# [Activity]
Nothing but the pictures is dropped; write out all the remaining data below exactly.

# [Supplied information]
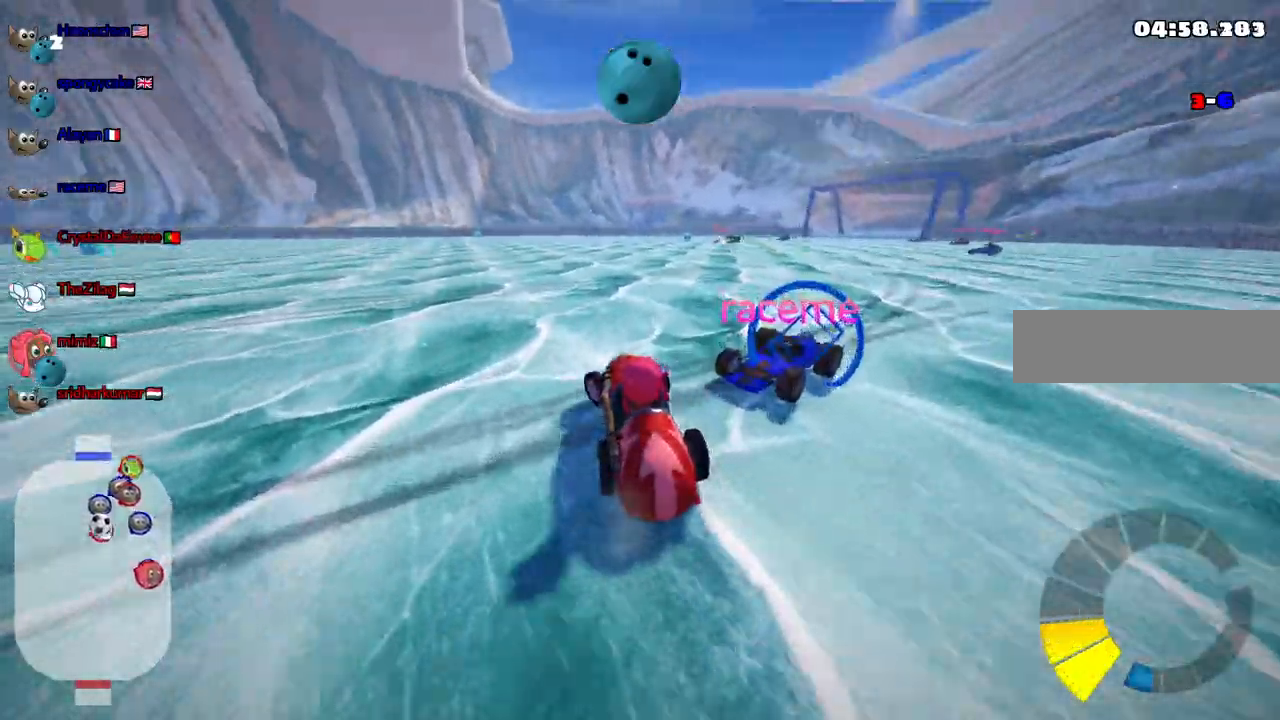
{"keys": ["up"]}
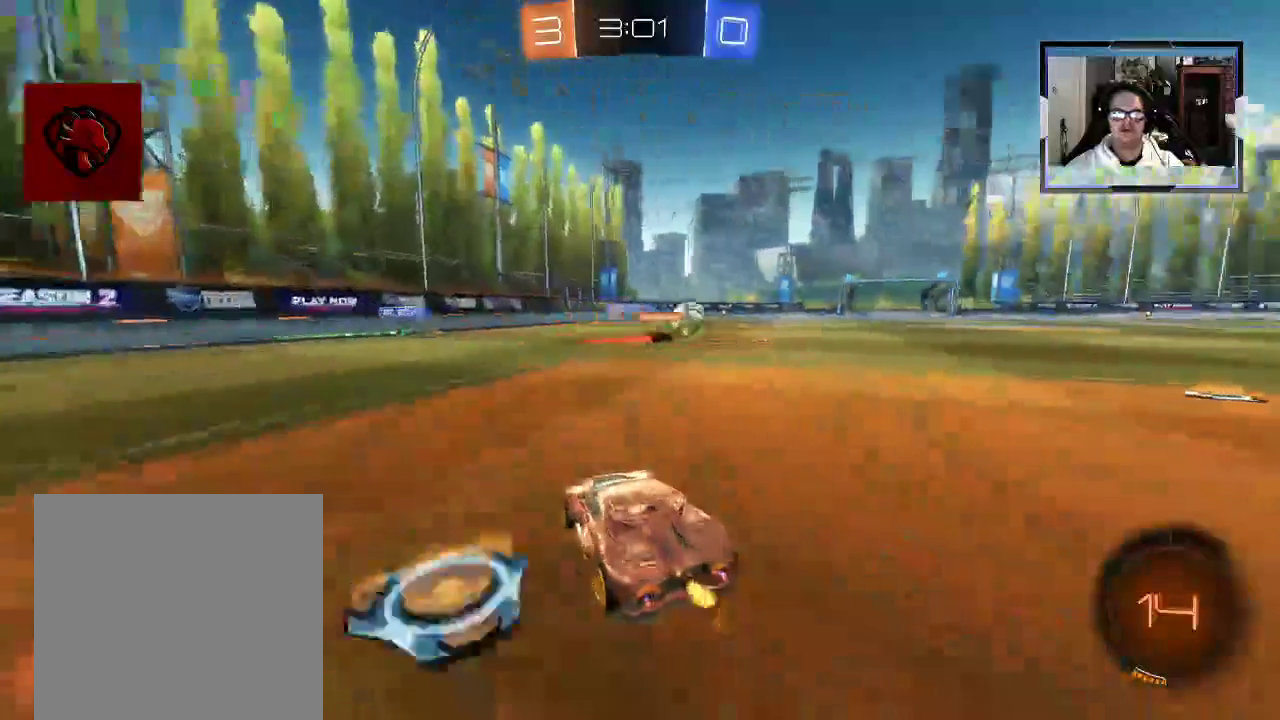
Gameplay with a controller (Xbox layout); each line is a JSON object with the inputs held at the frame after it. "events" lists button and stick changes between this image and that frame as [ms after this image, input, new state], when the widget could be followed in between. Not read: L3 R1 R3.
{"buttons": ["R2"], "left_stick": "right", "right_stick": "center", "events": []}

# [Answer to the problem]
{"keys": ["up"]}
Gameplay with a controller (Xbox layout); each line is a JSON object with the inputs held at the frame after it. "events" lists button and stick changes between this image and that frame as [ms after this image, input, new state], when the widget could be followed in between. Not read: L3 R1 R3.
{"buttons": ["R2"], "left_stick": "right", "right_stick": "center", "events": []}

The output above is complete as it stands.